Whether these health benefits are true, or not all, does not change the fact that mixing cocoa with a bit of sugar makes Chocolate the most hunted flavor on earth!
Cocoa in the form of chocolate has become the substance of choice to express love, affection, to ask for forgiveness and to induce pleasure.
We now find available on the market, really lovely organic cocoa in the form of nibs, blocks or in their natural stage, as beans. In their natural form they are bitter. To turn the pods into chocolate, the beans are fermented, dried and roasted. Then the shells are removed, revealing the nibs, which again are liquefied, resulting in chocolate liquor. The liquor is further refined into either cocoa solids or cocoa butter; the latter is the ingredient found in most chocolate confections. Chocolate get its strong astringent flavor, which is great for kapha constitutions, from the flavanoids in the cocoa. The higher the percentage of cocoa, the stronger the flavor.

So to tap into the healing aspect of cocoa, avoid the cocoa that is diluted with sugar and milk. Favor instead the pure dark chocolate or the cocoa powder. Don’t buy anything under 60% cocoa.

I enjoy putting cocoa powder in my blends to give that distinctive subtly sweet/bitter taste in dishes. Combining cocoa with garlic and onions gives the meat a lighter taste.  A study carried by the journal of food science, suggests that in order to retain the flavanols in the baking process, we can add baking soda to cakes and other desserts.

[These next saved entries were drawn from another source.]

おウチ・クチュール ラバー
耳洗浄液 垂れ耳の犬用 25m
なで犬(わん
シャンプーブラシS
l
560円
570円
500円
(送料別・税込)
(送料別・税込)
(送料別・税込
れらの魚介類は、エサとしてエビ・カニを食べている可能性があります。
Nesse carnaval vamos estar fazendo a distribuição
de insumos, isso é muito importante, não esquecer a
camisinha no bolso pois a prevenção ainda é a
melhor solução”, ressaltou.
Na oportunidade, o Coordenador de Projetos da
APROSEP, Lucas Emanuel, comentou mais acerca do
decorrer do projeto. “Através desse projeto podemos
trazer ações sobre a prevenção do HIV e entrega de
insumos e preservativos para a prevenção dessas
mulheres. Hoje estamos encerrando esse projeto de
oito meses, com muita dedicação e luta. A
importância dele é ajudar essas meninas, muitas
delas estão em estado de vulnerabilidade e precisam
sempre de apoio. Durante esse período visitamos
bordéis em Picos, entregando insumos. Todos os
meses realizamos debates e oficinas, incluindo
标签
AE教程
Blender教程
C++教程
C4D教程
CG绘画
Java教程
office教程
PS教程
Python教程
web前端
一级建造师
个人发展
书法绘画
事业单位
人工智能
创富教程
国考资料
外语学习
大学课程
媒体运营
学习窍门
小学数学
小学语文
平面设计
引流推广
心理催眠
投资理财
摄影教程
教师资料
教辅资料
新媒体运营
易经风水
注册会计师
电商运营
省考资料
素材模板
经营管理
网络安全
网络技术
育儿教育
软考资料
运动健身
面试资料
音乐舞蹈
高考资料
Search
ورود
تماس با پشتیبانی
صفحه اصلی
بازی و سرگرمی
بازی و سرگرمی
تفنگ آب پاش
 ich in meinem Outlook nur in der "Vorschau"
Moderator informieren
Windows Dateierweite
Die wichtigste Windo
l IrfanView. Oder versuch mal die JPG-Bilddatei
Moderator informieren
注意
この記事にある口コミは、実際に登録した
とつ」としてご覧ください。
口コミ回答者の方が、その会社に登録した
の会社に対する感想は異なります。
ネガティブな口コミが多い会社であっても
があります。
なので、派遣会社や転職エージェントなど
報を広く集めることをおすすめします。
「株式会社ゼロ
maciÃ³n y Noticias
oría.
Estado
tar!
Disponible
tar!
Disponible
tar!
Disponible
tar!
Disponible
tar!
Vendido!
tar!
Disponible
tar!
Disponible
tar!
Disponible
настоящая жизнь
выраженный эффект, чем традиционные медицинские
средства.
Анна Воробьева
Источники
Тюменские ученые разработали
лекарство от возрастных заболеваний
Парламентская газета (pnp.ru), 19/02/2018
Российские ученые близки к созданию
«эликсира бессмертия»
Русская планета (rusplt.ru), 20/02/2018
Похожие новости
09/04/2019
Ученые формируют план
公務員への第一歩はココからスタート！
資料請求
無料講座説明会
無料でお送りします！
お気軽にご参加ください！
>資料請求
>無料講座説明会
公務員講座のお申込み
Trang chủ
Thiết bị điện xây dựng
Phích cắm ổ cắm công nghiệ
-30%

How to use cocoa every day:
Cocoa goes well with naturally sweet vegetables like carrots, sweet potato and beets.
Cocoa blends well with the following spices: orange peels, pink peppercorn, vanilla, cinnamon, cloves, ginger, nutmeg, camu camu, lucuma, mustard and of course sweet chili.
Check your dosha chart to select the proper spice for you.

Here is one of my favorite sexy salad and vegetable dressings using cocoa:
5 tbsp of walnut oil
1 tbsp tamari
1 tbsp maple syrup
1 tsp nutritional yeast
½ tsp cocoa power
½ tsp ginger
½ tsp sweet chili
½ tsp camu camu
½ tbsp vanilla
Mix all ingredients well and use over green salads, rice, beets, carrots or roasted sweet potatoes.